Down to the final character, output the records below as they stand.

***** DATA TO USE

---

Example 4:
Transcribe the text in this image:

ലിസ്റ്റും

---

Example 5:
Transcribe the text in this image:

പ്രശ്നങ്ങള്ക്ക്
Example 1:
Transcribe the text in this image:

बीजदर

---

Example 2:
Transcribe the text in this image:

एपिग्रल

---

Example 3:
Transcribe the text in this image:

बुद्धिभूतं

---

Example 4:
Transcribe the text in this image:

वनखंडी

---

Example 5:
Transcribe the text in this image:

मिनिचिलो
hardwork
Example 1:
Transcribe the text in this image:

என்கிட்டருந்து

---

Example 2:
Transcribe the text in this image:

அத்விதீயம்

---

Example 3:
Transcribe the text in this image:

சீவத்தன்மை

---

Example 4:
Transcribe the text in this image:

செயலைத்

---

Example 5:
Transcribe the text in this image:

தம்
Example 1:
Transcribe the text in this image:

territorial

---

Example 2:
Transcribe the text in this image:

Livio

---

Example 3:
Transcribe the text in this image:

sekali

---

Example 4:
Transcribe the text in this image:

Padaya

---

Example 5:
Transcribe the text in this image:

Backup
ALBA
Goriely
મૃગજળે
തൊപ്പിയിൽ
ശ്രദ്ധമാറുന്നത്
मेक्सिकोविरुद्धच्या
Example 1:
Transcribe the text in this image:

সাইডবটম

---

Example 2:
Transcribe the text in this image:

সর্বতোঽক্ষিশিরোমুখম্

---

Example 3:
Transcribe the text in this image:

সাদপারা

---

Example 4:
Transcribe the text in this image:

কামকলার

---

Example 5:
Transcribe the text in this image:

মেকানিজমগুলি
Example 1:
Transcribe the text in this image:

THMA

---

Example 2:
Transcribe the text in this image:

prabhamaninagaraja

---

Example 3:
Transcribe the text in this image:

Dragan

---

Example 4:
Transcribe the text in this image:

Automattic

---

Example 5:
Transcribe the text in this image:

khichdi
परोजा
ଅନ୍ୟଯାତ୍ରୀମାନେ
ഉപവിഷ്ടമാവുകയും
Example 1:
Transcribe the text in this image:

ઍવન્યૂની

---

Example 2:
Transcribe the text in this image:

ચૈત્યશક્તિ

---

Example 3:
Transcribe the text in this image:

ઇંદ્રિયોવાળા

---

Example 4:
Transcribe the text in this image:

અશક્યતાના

**********

TASK ANSWER.
---

Example 4:
Transcribe the text in this image:

ലിസ്റ്റും

---

Example 5:
Transcribe the text in this image:

പ്രശ്നങ്ങള്ക്ക്
Example 1:
Transcribe the text in this image:

बीजदर

---

Example 2:
Transcribe the text in this image:

एपिग्रल

---

Example 3:
Transcribe the text in this image:

बुद्धिभूतं

---

Example 4:
Transcribe the text in this image:

वनखंडी

---

Example 5:
Transcribe the text in this image:

मिनिचिलो
hardwork
Example 1:
Transcribe the text in this image:

என்கிட்டருந்து

---

Example 2:
Transcribe the text in this image:

அத்விதீயம்

---

Example 3:
Transcribe the text in this image:

சீவத்தன்மை

---

Example 4:
Transcribe the text in this image:

செயலைத்

---

Example 5:
Transcribe the text in this image:

தம்
Example 1:
Transcribe the text in this image:

territorial

---

Example 2:
Transcribe the text in this image:

Livio

---

Example 3:
Transcribe the text in this image:

sekali

---

Example 4:
Transcribe the text in this image:

Padaya

---

Example 5:
Transcribe the text in this image:

Backup
ALBA
Goriely
મૃગજળે
തൊപ്പിയിൽ
ശ്രദ്ധമാറുന്നത്
मेक्सिकोविरुद्धच्या
Example 1:
Transcribe the text in this image:

সাইডবটম

---

Example 2:
Transcribe the text in this image:

সর্বতোঽক্ষিশিরোমুখম্

---

Example 3:
Transcribe the text in this image:

সাদপারা

---

Example 4:
Transcribe the text in this image:

কামকলার

---

Example 5:
Transcribe the text in this image:

মেকানিজমগুলি
Example 1:
Transcribe the text in this image:

THMA

---

Example 2:
Transcribe the text in this image:

prabhamaninagaraja

---

Example 3:
Transcribe the text in this image:

Dragan

---

Example 4:
Transcribe the text in this image:

Automattic

---

Example 5:
Transcribe the text in this image:

khichdi
परोजा
ଅନ୍ୟଯାତ୍ରୀମାନେ
ഉപവിഷ്ടമാവുകയും
Example 1:
Transcribe the text in this image:

ઍવન્યૂની

---

Example 2:
Transcribe the text in this image:

ચૈત્યશક્તિ

---

Example 3:
Transcribe the text in this image:

ઇંદ્રિયોવાળા

---

Example 4:
Transcribe the text in this image:

અશક્યતાના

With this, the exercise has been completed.